“嘉靖二十六年进士中,记得你和那一科的探花关系不错?”
“胡正蒙。”徐涉点头道:“他与人为善,和同僚、同年关系都不错,和张叔大也颇为亲近。”
徐阶微微颔首拿起毛笔,不再说话。
徐涉出了书房,在心里琢磨了会儿,猜测兄长这是想将胡正蒙给拉进去,这事儿可没那么简单,胡正蒙就在一个多月前考满九年,入裕王府为讲官。
不管是徐阶还是严嵩都盯着裕王府呢,不过一来嘉靖帝生性多疑,他们不敢有什么大动作,二来裕王府的高拱是个不好相处的角色,所以他们往往采取的是以翰林官为讲官的名义。
不过谁都没得逞,严嵩没能将唐汝楫塞进裕王府,最多只是讲学而已,徐阶试图将张居正塞进去,但一个多月前嘉靖帝在名单上钦点了胡正蒙。
徐阶的幕僚并不多,如今能正儿八经出面的也就其弟弟徐涉,虽然官位不高,但毕竟是二甲进士出身。
当然了,这也是时代的特色,严嵩身边的严世蕃,徐阶身边的徐涉、徐璠,戚继光身边都有戚继美。
“叔父。”
“叔父。”
终于养好了伤的徐璠和妹妹徐四小姐正巧路过。
“都已经腊月了,别到处乱跑。”徐涉点点侄儿,“留点神吧,回头再惹祸,谁都救不了你。”

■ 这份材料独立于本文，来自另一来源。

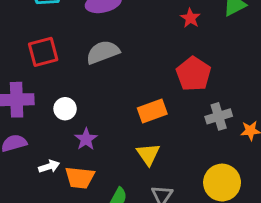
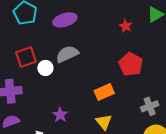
white circle: (65, 109) -> (45, 68), moved
gray cross: (219, 116) -> (150, 106), moved

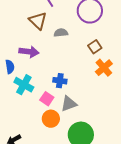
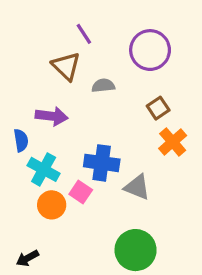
blue cross: (60, 81) -> (102, 163), size x1.5
gray triangle: (69, 104) -> (137, 187), moved, turned 42
orange circle: (51, 119) -> (52, 205), moved

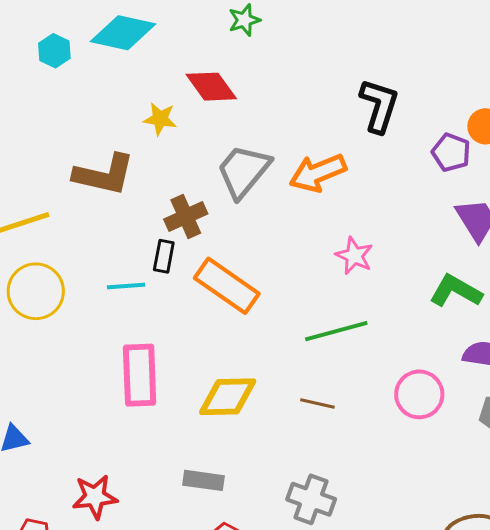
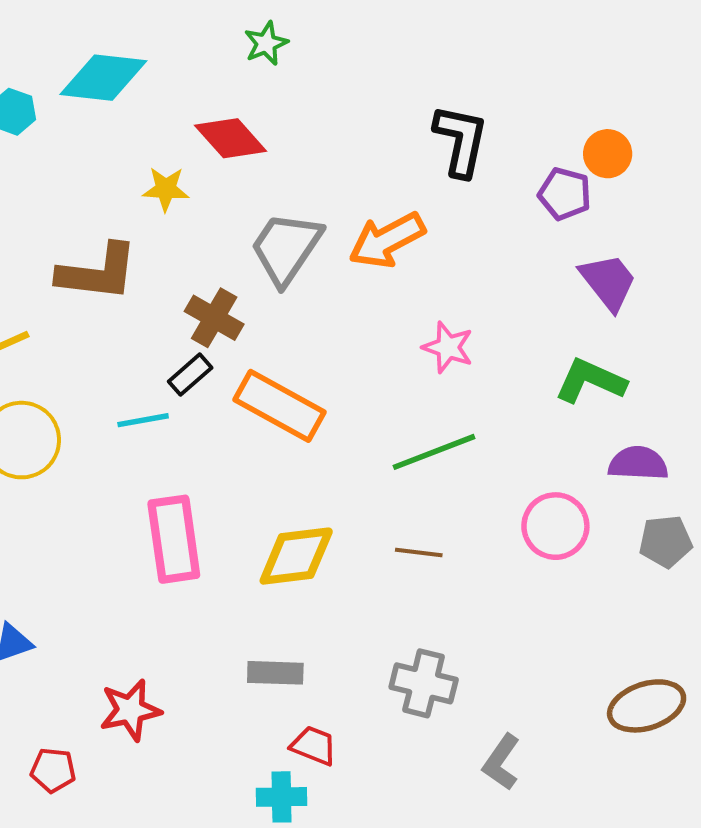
brown cross: (186, 216) -> (214, 318), turned -30
black rectangle: (164, 256) -> (190, 375), turned 44

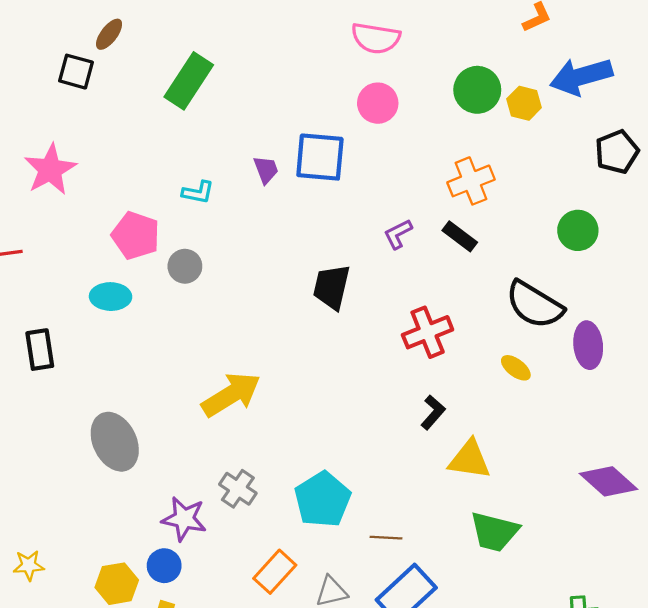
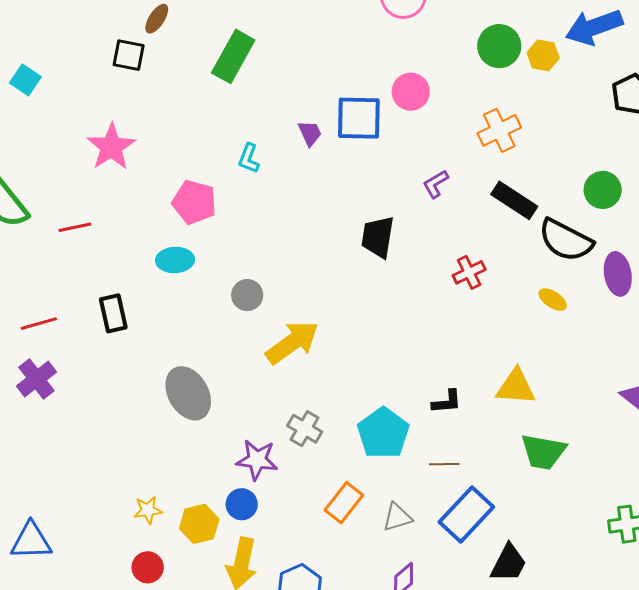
pink circle: (378, 103) -> (411, 92), moved
cyan L-shape: (198, 192) -> (249, 158), turned 104
green circle: (578, 230) -> (603, 190), moved
black rectangle: (460, 236) -> (514, 200), moved, size x1.4
gray circle: (185, 266) -> (247, 295), moved
red cross: (428, 332) -> (469, 272), size x0.7
black L-shape: (433, 412) -> (447, 402), moved, turned 48
yellow star: (29, 565) -> (148, 510), moved

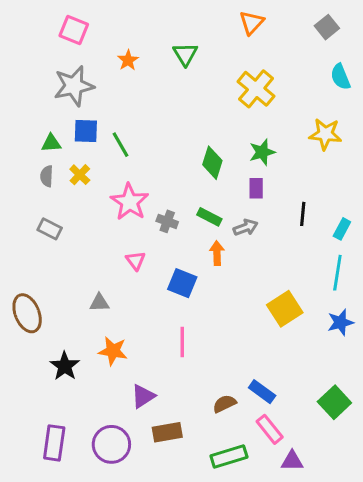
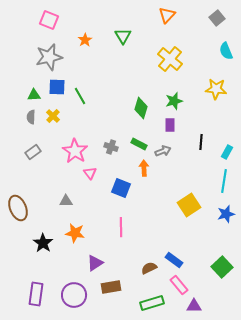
pink star: (130, 202) -> (75, 151), moved
gray rectangle: (50, 229) -> (33, 152), turned -63

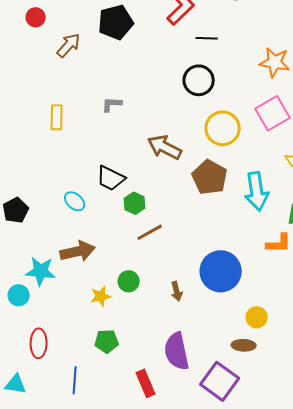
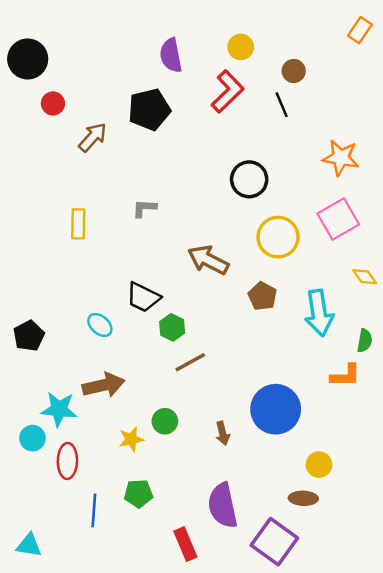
black line: (207, 38) -> (282, 105), moved, turned 65
brown pentagon: (210, 177) -> (262, 296), size x0.7
red ellipse: (39, 343) -> (67, 461), moved
blue line: (75, 380) -> (94, 510), moved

徐璠一脸的忿忿,牢骚道:“钱渊那厮……暂时不招惹他,以后有他的好果子吃!”
言下之意就是,等以后徐阶身登首辅再来收拾钱渊,到那时候,徐璠觉得都不用亲自上阵了,有的是人帮着将钱渊那王八蛋扒皮拆骨,大卸八块。
“哥哥!”清喝声在耳边响起,徐四小姐不悦的盯着徐璠,“不过就是口角之争,何至于此。”
“何至于此?”徐璠脸红脖子粗的吼道:“看看你哥哥的鼻子,谁揍的?喝了一个多月的药汁,谁害的?”
“说起来不仅是同乡,还是同窗,只不过口角,苏州大街上拳脚相加,松江会馆门口就差刀刃相向了。”徐四小姐摇头道:“说出去哥哥也不占理。”
“不占理?”徐璠都被气笑了。
“就凭爹爹是内阁大学士,这便是不占理。”徐四小姐缓缓说:“钱展才可是简在帝心的。”
看徐璠还不服气要争辩,徐涉咳嗽两声打断,饶有兴致的看了看侄女,“这都是你自己想的?”